◆ **WHAT IS REQUIRED**
Can you copy out everything from the first line of the entries down to the line containing "genus: Odocoileus", that line included, reproducing each line word for word?

◆ **GIVEN DATA**
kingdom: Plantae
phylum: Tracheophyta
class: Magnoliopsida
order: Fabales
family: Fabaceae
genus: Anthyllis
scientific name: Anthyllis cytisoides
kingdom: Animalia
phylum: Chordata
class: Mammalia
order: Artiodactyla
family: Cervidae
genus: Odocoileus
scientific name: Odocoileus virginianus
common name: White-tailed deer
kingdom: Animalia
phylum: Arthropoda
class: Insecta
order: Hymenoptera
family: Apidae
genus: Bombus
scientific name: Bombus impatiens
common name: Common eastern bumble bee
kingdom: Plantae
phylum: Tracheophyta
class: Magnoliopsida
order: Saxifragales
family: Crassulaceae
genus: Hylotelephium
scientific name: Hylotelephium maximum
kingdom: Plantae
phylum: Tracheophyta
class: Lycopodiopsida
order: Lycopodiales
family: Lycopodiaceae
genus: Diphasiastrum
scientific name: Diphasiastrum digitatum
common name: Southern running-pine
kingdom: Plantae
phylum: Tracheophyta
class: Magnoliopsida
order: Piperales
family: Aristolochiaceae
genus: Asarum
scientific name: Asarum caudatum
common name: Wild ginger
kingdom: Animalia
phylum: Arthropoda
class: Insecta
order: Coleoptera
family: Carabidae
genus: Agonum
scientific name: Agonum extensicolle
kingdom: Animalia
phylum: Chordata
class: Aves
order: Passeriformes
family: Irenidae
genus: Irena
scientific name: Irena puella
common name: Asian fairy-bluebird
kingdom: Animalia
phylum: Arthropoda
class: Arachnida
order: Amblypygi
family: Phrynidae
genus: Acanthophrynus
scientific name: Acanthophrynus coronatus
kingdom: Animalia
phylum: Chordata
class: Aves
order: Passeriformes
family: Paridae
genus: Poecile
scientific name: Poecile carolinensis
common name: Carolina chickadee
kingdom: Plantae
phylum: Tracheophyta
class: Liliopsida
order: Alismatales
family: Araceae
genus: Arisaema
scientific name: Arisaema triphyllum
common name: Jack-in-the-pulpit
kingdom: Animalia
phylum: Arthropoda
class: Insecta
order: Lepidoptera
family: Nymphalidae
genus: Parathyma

◆ **EXPECTED OUTPUT**
kingdom: Plantae
phylum: Tracheophyta
class: Magnoliopsida
order: Fabales
family: Fabaceae
genus: Anthyllis
scientific name: Anthyllis cytisoides
kingdom: Animalia
phylum: Chordata
class: Mammalia
order: Artiodactyla
family: Cervidae
genus: Odocoileus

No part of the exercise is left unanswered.